*** Input data ***

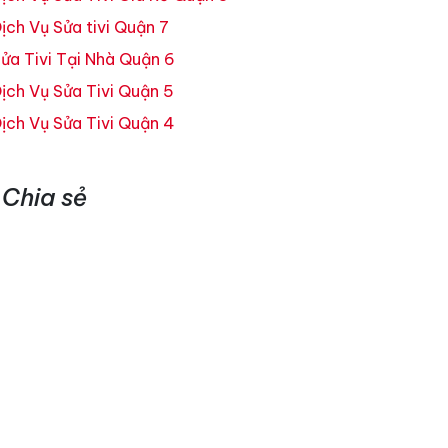
ịch Vụ Sửa tivi Quận 7
ửa Tivi Tại Nhà Quận 6
ịch Vụ Sửa Tivi Quận 5
ịch Vụ Sửa Tivi Quận 4
Chia sẻ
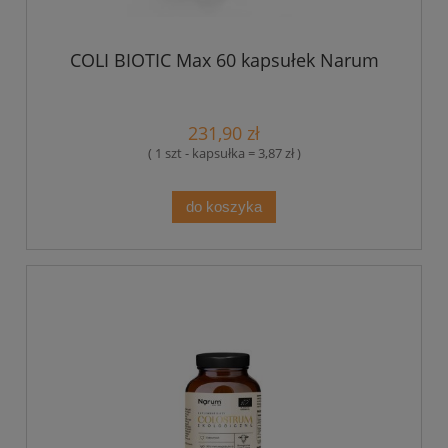
COLI BIOTIC Max 60 kapsułek Narum
231,90 zł
( 1 szt - kapsułka = 3,87 zł )
do koszyka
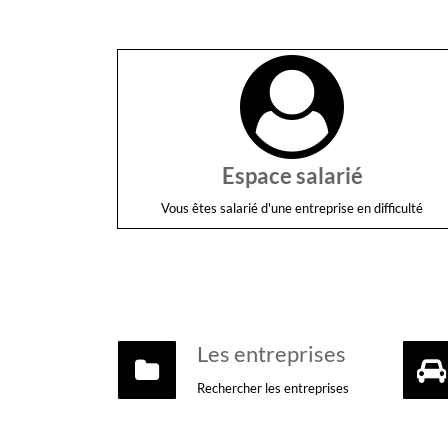
Espace salarié
Vous êtes salarié d'une entreprise en difficulté
Les entreprises
Rechercher les entreprises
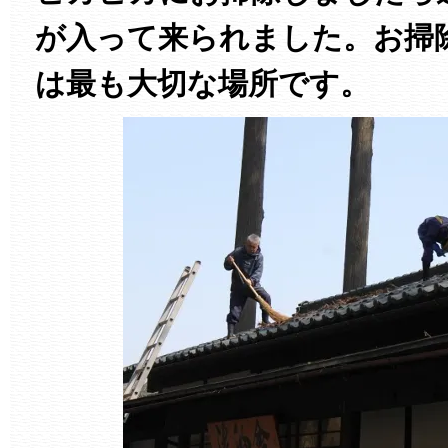
が入って来られました。お掃
は最も大切な場所です。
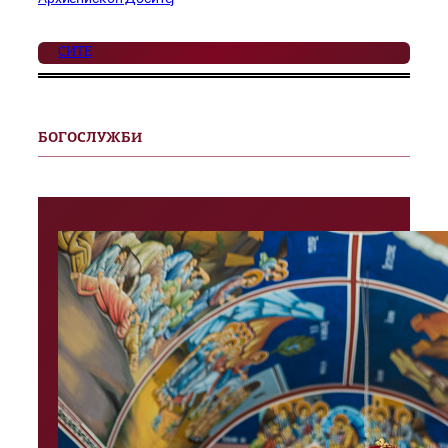
СИТЕ
БОГОСЛУЖБИ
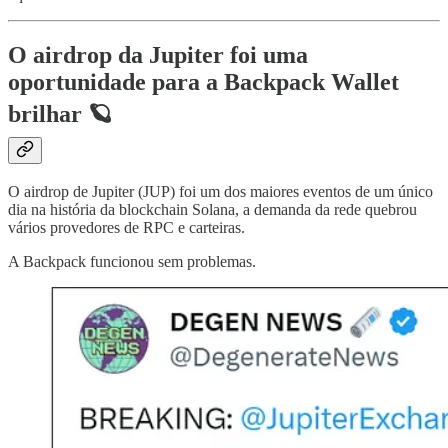
O airdrop da Jupiter foi uma
oportunidade para a Backpack Wallet
brilhar 🪐
O airdrop de Jupiter (JUP) foi um dos maiores eventos de um único
dia na história da blockchain Solana, a demanda da rede quebrou
vários provedores de RPC e carteiras.
A Backpack funcionou sem problemas.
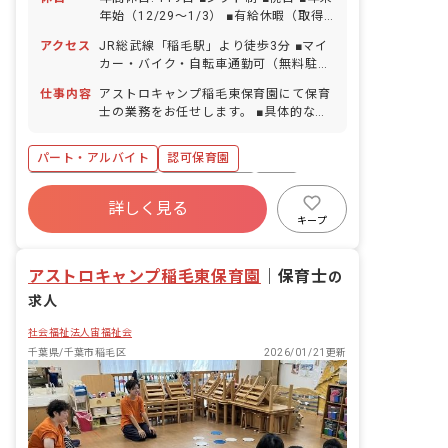
年始（12/29～1/3） ■有給休暇（取得
率89.8％／1時間単位での取得可／5日以
アクセス
JR総武線「稲毛駅」より徒歩3分 ■マイ
上の連休相談OK） ■慶弔休暇 ■産前産
カー・バイク・自転車通勤可（無料駐輪
後・育児休暇（取得率100％・復帰率
場あり）
100％）※条件あり ■介護・看護休暇
仕事内容
アストロキャンプ稲毛東保育園にて保育
士の業務をお任せします。 ■具体的な仕
事内容 ・0歳～5歳児の担任補助業務 ・
一時預かりの保育業務 ・連絡帳記入（0
パート・アルバイト
認可保育園
～1歳児のみ・アプリ） ・保護者対応
ボーナス・賞与あり
社会保険完備
有給
詳しく見る
福利厚生充実
退職金制度
残業少なめ
キープ
昇給昇進あり
産休育休制度
アストロキャンプ稲毛東保育園
｜
保育士
の
求人
社会福祉法人宙福祉会
千葉県/千葉市稲毛区
2026/01/21更新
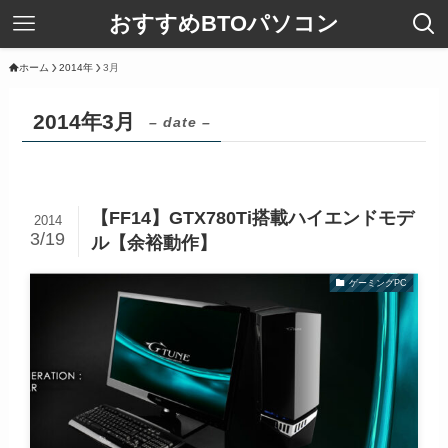
おすすめBTOパソコン
ホーム
2014年
3月
2014年3月
– date –
【FF14】GTX780Ti搭載ハイエンドモデ
2014
3/19
ル【余裕動作】
ゲーミングPC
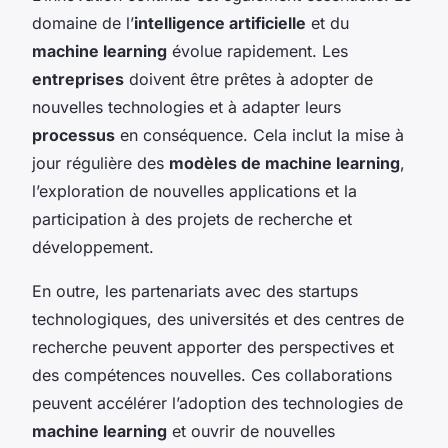
domaine de l’
intelligence artificielle
et du
machine learning
évolue rapidement. Les
entreprises
doivent être prêtes à adopter de
nouvelles technologies et à adapter leurs
processus
en conséquence. Cela inclut la mise à
jour régulière des
modèles de machine learning
,
l’exploration de nouvelles applications et la
participation à des projets de recherche et
développement.
En outre, les partenariats avec des startups
technologiques, des universités et des centres de
recherche peuvent apporter des perspectives et
des compétences nouvelles. Ces collaborations
peuvent accélérer l’adoption des technologies de
machine learning
et ouvrir de nouvelles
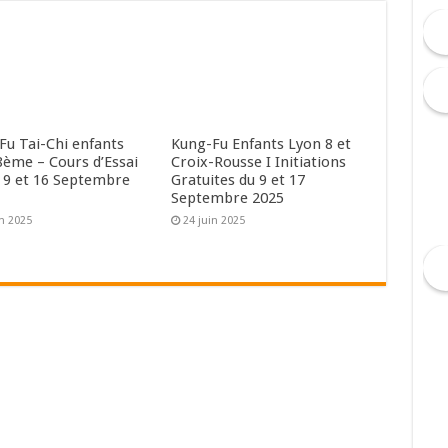
Fu Tai-Chi enfants
Kung-Fu Enfants Lyon 8 et
8ème – Cours d’Essai
Croix-Rousse I Initiations
 9 et 16 Septembre
Gratuites du 9 et 17
Septembre 2025
in 2025
24 juin 2025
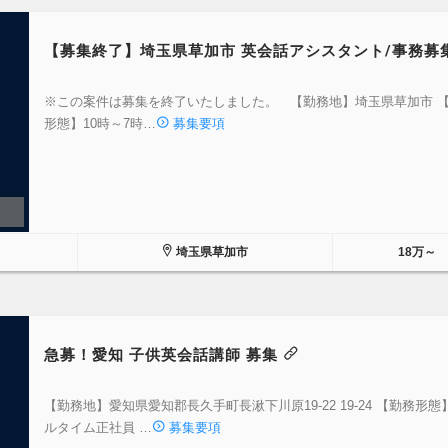
【募集終了】埼玉県草加市 英会話アシスタント/事務募
※この案件は募集を終了いたしました。 【勤務地】埼玉県草加市 
形態】10時～7時…
募集要項
埼玉県草加市
18万～
急募！愛知 子供英会話講師 募集
【勤務地】愛知県愛知郡長久手町長湫下川原19-22 19-24 【勤務形態】
ルタイム正社員 …
募集要項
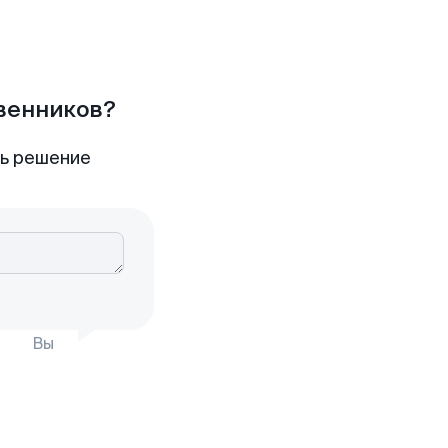
твенников?
ть решение
Вы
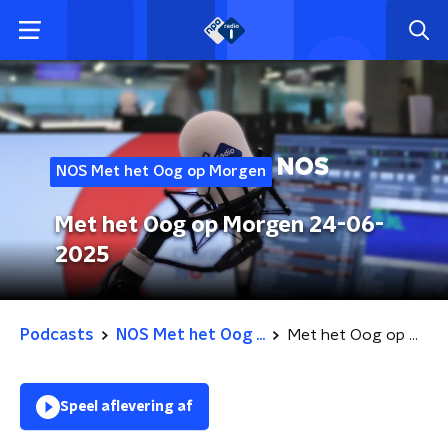
NOS Met het Oog op Morgen
Met het Oog op Morgen 24-06-
2025
Podcasts
NOS Met het Oog ...
Met het Oog op Morgen 24-06-2025
Speel aflevering af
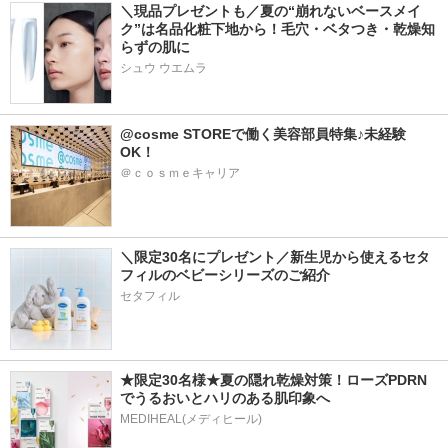
＼現品プレゼントも／夏の“崩れないベースメイ
ク”は名品化粧下地から！毛穴・ベタつき・乾燥知
らずの肌に
シュウ ウエムラ
@cosme STOREで働く美容部員特集♪未経験
OK！
＠ｃｏｓｍｅキャリア
＼限定30名にプレゼント／新生児から使えるセタ
フィルのベビーシリーズのご紹介
セタフィル
★限定30名様★夏の隠れ乾燥対策！ローズPDRN
でうるおいとハリのある肌印象へ
MEDIHEAL(メディヒール)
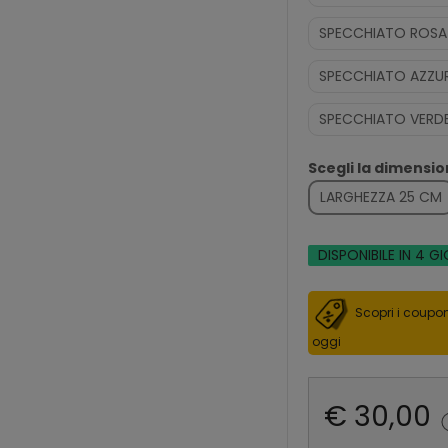
SPECCHIATO ROSA
SPECCHIATO AZZU
SPECCHIATO VERD
Scegli la dimensi
LARGHEZZA 25 CM
DISPONIBILE IN 4 GI
Scopri i coupon
oggi
€ 30,00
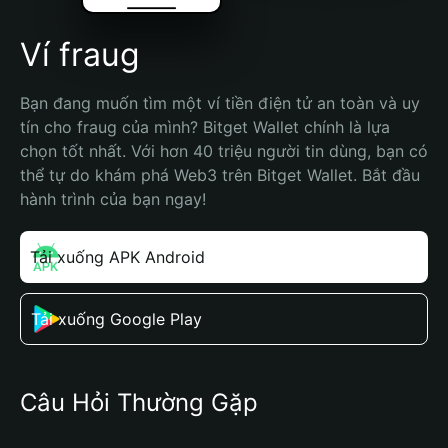
Ví fraug
Bạn đang muốn tìm một ví tiền điện tử an toàn và uy 
tín cho fraug của mình? Bitget Wallet chính là lựa 
chọn tốt nhất. Với hơn 40 triệu người tin dùng, bạn có 
thể tự do khám phá Web3 trên Bitget Wallet. Bắt đầu 
hành trình của bạn ngay!
Tải xuống APK Android
Tải xuống Google Play
Câu Hỏi Thường Gặp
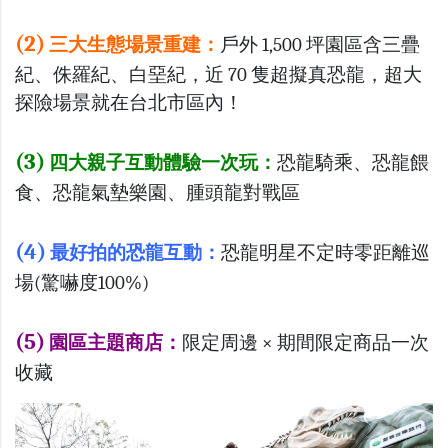
(2)
三大生態場景重建：
戶外 1,500 坪園區含三疊
紀、侏羅紀、白堊紀，近 70 隻超擬真恐龍，超大
探險場景就在台北市區內！
(3)
四大親子互動體驗一次玩：
恐龍騎乘、恐龍餵
食、恐龍氣墊樂園、腫頭龍對戰區
(4)
最好拍的恐龍互動：
恐龍明星不定時零距離巡
場(驚嚇度100%)
(5)
園區主題商店：
限定周邊 × 期間限定商品一次
收藏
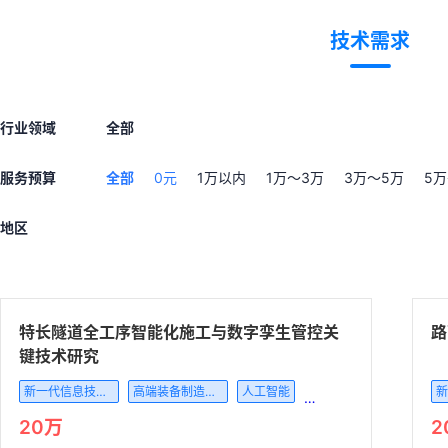
技术需求
行业领域
全部
服务预算
全部
0元
1万以内
1万～3万
3万～5万
5万
地区
特长隧道全工序智能化施工与数字孪生管控关
路
键技术研究
新一代信息技术产业
高端装备制造产业
人工智能
互联网与云计算、大数据服务
20万
2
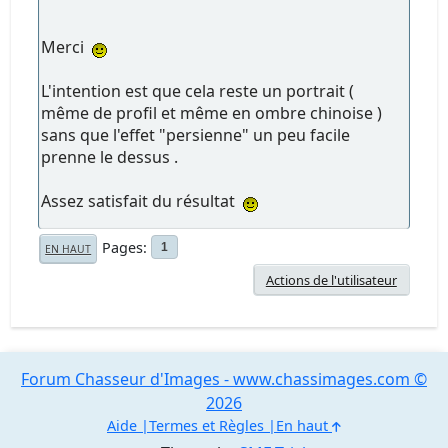
Merci
L'intention est que cela reste un portrait (
même de profil et même en ombre chinoise )
sans que l'effet "persienne" un peu facile
prenne le dessus .
Assez satisfait du résultat
Pages
1
EN HAUT
Actions de l'utilisateur
Forum Chasseur d'Images - www.chassimages.com ©
2026
Aide
Termes et Règles
En haut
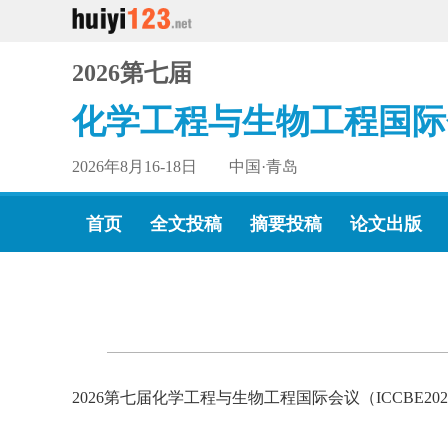
2026第七届
化学工程与生物工程国际
2026年8月16-18日 中国·青岛
首页
全文投稿
摘要投稿
论文出版
2026第七届化学工程与生物工程国际会议（ICCBE2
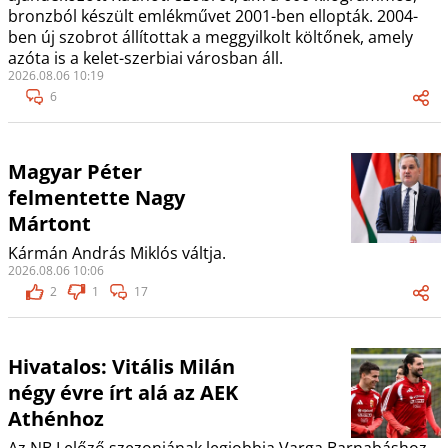
bronzból készült emlékművet 2001-ben ellopták. 2004-
ben új szobrot állítottak a meggyilkolt költőnek, amely
azóta is a kelet-szerbiai városban áll.
2026.08.06 10:19
6
Magyar Péter
felmentette Nagy
Mártont
Kármán András Miklós váltja.
2026.08.06 10:06
2
1
17
Hivatalos: Vitális Milán
négy évre írt alá az AEK
Athénhoz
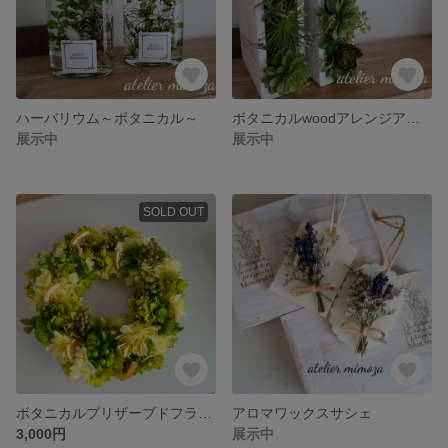
ハーバリウム～ボタニカル～
ボタニカルwoodアレンジアート
展示中
展示中
SOLD OUT
ボタニカルプリザーブドフラワーリース
アロマワックスサシェ
3,000円
展示中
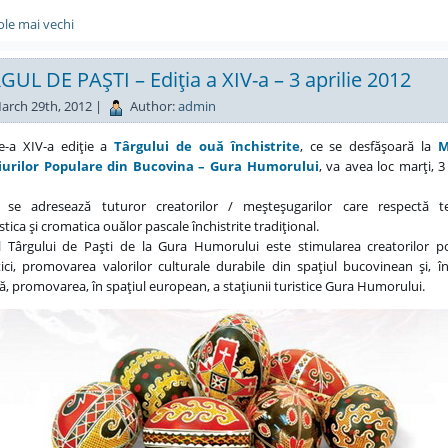
cole mai vechi
GUL DE PAŞTI – Ediţia a XIV-a – 3 aprilie 2012
arch 29th, 2012 |
Author:
admin
e-a XIV-a ediţie a
Târgului de ouă închistrite
, ce se desfăşoară la
M
iurilor Populare din Bucovina – Gura Humorului
, va avea loc marţi, 3 
l se adresează tuturor creatorilor / meşteşugarilor care respectă te
stica şi cromatica ouălor pascale închistrite tradiţional.
 Târgului de Paşti de la Gura Humorului este stimularea creatorilor po
ici, promovarea valorilor culturale durabile din spaţiul bucovinean şi, î
, promovarea, în spaţiul european, a staţiunii turistice Gura Humorului.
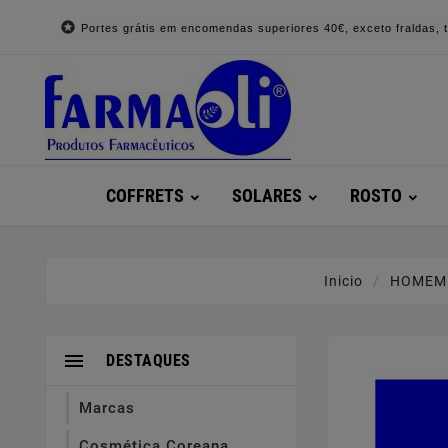

Portes grátis em encomendas superiores 40€, exceto fraldas, to
COFFRETS
SOLARES
ROSTO
Inicio
HOMEM

DESTAQUES
Marcas
Cosmética Coreana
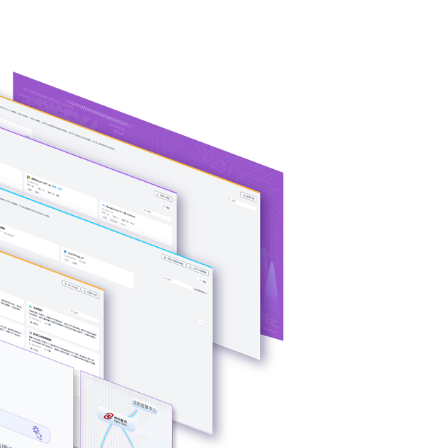
CPU与GPU异
可根据模型、芯
。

*** End of Input data ***

**Work order:** Return every line of the data above exactly, and omit all pictures.

**Output below:**
ịch Vụ Sửa tivi Quận 7
ửa Tivi Tại Nhà Quận 6
ịch Vụ Sửa Tivi Quận 5
ịch Vụ Sửa Tivi Quận 4
Chia sẻ
COLI BIOTIC Max 60 kapsułek Narum
231,90 zł
( 1 szt - kapsułka = 3,87 zł )
do koszyka
Espace salarié
Vous êtes salarié d'une entreprise en difficulté
Les entreprises
Rechercher les entreprises
が入って来られました。お掃
は最も大切な場所です。
СИТЕ
БОГОСЛУЖБИ
O airdrop da Jupiter foi uma
oportunidade para a Backpack Wallet
brilhar 🪐
O airdrop de Jupiter (JUP) foi um dos maiores eventos de um único
dia na história da blockchain Solana, a demanda da rede quebrou
vários provedores de RPC e carteiras.
A Backpack funcionou sem problemas.
年始（12/29～1/3） ■有給休暇（取得
率89.8％／1時間単位での取得可／5日以
アクセス
JR総武線「稲毛駅」より徒歩3分 ■マイ
上の連休相談OK） ■慶弔休暇 ■産前産
カー・バイク・自転車通勤可（無料駐輪
後・育児休暇（取得率100％・復帰率
場あり）
100％）※条件あり ■介護・看護休暇
仕事内容
アストロキャンプ稲毛東保育園にて保育
士の業務をお任せします。 ■具体的な仕
事内容 ・0歳～5歳児の担任補助業務 ・
一時預かりの保育業務 ・連絡帳記入（0
パート・アルバイト
認可保育園
～1歳児のみ・アプリ） ・保護者対応
ボーナス・賞与あり
社会保険完備
有給
詳しく見る
福利厚生充実
退職金制度
残業少なめ
キープ
昇給昇進あり
産休育休制度
アストロキャンプ稲毛東保育園
｜
保育士
の
求人
社会福祉法人宙福祉会
千葉県/千葉市稲毛区
2026/01/21更新
おすすめBTOパソコン
ホーム
2014年
3月
2014年3月
– date –
【FF14】GTX780Ti搭載ハイエンドモデ
2014
3/19
ル【余裕動作】
ゲーミングPC
domaine de l’
intelligence artificielle
et du
machine learning
évolue rapidement. Les
entreprises
doivent être prêtes à adopter de
nouvelles technologies et à adapter leurs
processus
en conséquence. Cela inclut la mise à
jour régulière des
modèles de machine learning
,
l’exploration de nouvelles applications et la
participation à des projets de recherche et
développement.
En outre, les partenariats avec des startups
technologiques, des universités et des centres de
recherche peuvent apporter des perspectives et
des compétences nouvelles. Ces collaborations
peuvent accélérer l’adoption des technologies de
machine learning
et ouvrir de nouvelles
Fu Tai-Chi enfants
Kung-Fu Enfants Lyon 8 et
8ème – Cours d’Essai
Croix-Rousse I Initiations
 9 et 16 Septembre
Gratuites du 9 et 17
Septembre 2025
in 2025
24 juin 2025
【募集終了】埼玉県草加市 英会話アシスタント/事務募
※この案件は募集を終了いたしました。 【勤務地】埼玉県草加市 
形態】10時～7時…
募集要項
埼玉県草加市
18万～
急募！愛知 子供英会話講師 募集
【勤務地】愛知県愛知郡長久手町長湫下川原19-22 19-24 【勤務形態】
ルタイム正社員 …
募集要項
твенников?
ть решение
Вы
NOS Met het Oog op Morgen
Met het Oog op Morgen 24-06-
2025
Podcasts
NOS Met het Oog ...
Met het Oog op Morgen 24-06-2025
Speel aflevering af
＼現品プレゼントも／夏の“崩れないベースメイ
ク”は名品化粧下地から！毛穴・ベタつき・乾燥知
らずの肌に
シュウ ウエムラ
@cosme STOREで働く美容部員特集♪未経験
OK！
＠ｃｏｓｍｅキャリア
＼限定30名にプレゼント／新生児から使えるセタ
フィルのベビーシリーズのご紹介
セタフィル
★限定30名様★夏の隠れ乾燥対策！ローズPDRN
でうるおいとハリのある肌印象へ
MEDIHEAL(メディヒール)
SPECCHIATO ROSA
SPECCHIATO AZZU
SPECCHIATO VERD
Scegli la dimensi
LARGHEZZA 25 CM
DISPONIBILE IN 4 GI
Scopri i coupon
oggi
€ 30,00
Ví fraug
Bạn đang muốn tìm một ví tiền điện tử an toàn và uy 
tín cho fraug của mình? Bitget Wallet chính là lựa 
chọn tốt nhất. Với hơn 40 triệu người tin dùng, bạn có 
thể tự do khám phá Web3 trên Bitget Wallet. Bắt đầu 
hành trình của bạn ngay!
Tải xuống APK Android
Tải xuống Google Play
Câu Hỏi Thường Gặp
(2)
三大生態場景重建：
戶外 1,500 坪園區含三疊
紀、侏羅紀、白堊紀，近 70 隻超擬真恐龍，超大
探險場景就在台北市區內！
(3)
四大親子互動體驗一次玩：
恐龍騎乘、恐龍餵
食、恐龍氣墊樂園、腫頭龍對戰區
(4)
最好拍的恐龍互動：
恐龍明星不定時零距離巡
場(驚嚇度100%)
(5)
園區主題商店：
限定周邊 × 期間限定商品一次
收藏
技术需求
行业领域
全部
服务预算
全部
0元
1万以内
1万～3万
3万～5万
5万
地区
特长隧道全工序智能化施工与数字孪生管控关
路
键技术研究
新一代信息技术产业
高端装备制造产业
人工智能
互联网与云计算、大数据服务
20万
2
Merci
L'intention est que cela reste un portrait (
même de profil et même en ombre chinoise )
sans que l'effet "persienne" un peu facile
prenne le dessus .
Assez satisfait du résultat
Pages
1
EN HAUT
Actions de l'utilisateur
Forum Chasseur d'Images - www.chassimages.com ©
2026
Aide
Termes et Règles
En haut
2026第七届
化学工程与生物工程国际
2026年8月16-18日 中国·青岛
首页
全文投稿
摘要投稿
论文出版
2026第七届化学工程与生物工程国际会议（ICCBE2
bronzból készült emlékművet 2001-ben ellopták. 2004-
ben új szobrot állítottak a meggyilkolt költőnek, amely
azóta is a kelet-szerbiai városban áll.
2026.08.06 10:19
6
Magyar Péter
felmentette Nagy
Mártont
Kármán András Miklós váltja.
2026.08.06 10:06
2
1
17
Hivatalos: Vitális Milán
négy évre írt alá az AEK
Athénhoz
ハーバリウム～ボタニカル～
ボタニカルwoodアレンジアート
展示中
展示中
SOLD OUT
ボタニカルプリザーブドフラワーリース
アロマワックスサシェ
3,000円
展示中
cole mai vechi
GUL DE PAŞTI – Ediţia a XIV-a – 3 aprilie 2012
arch 29th, 2012 |
Author:
admin
e-a XIV-a ediţie a
Târgului de ouă închistrite
, ce se desfăşoară la
M
iurilor Populare din Bucovina – Gura Humorului
, va avea loc marţi, 3 
l se adresează tuturor creatorilor / meşteşugarilor care respectă te
stica şi cromatica ouălor pascale închistrite tradiţional.
 Târgului de Paşti de la Gura Humorului este stimularea creatorilor po
ici, promovarea valorilor culturale durabile din spaţiul bucovinean şi, î
, promovarea, în spaţiul european, a staţiunii turistice Gura Humorului.

Portes grátis em encomendas superiores 40€, exceto fraldas, to
COFFRETS
SOLARES
ROSTO
Inicio
HOMEM

DESTAQUES
Marcas
Cosmética Coreana
CPU与GPU异
可根据模型、芯
。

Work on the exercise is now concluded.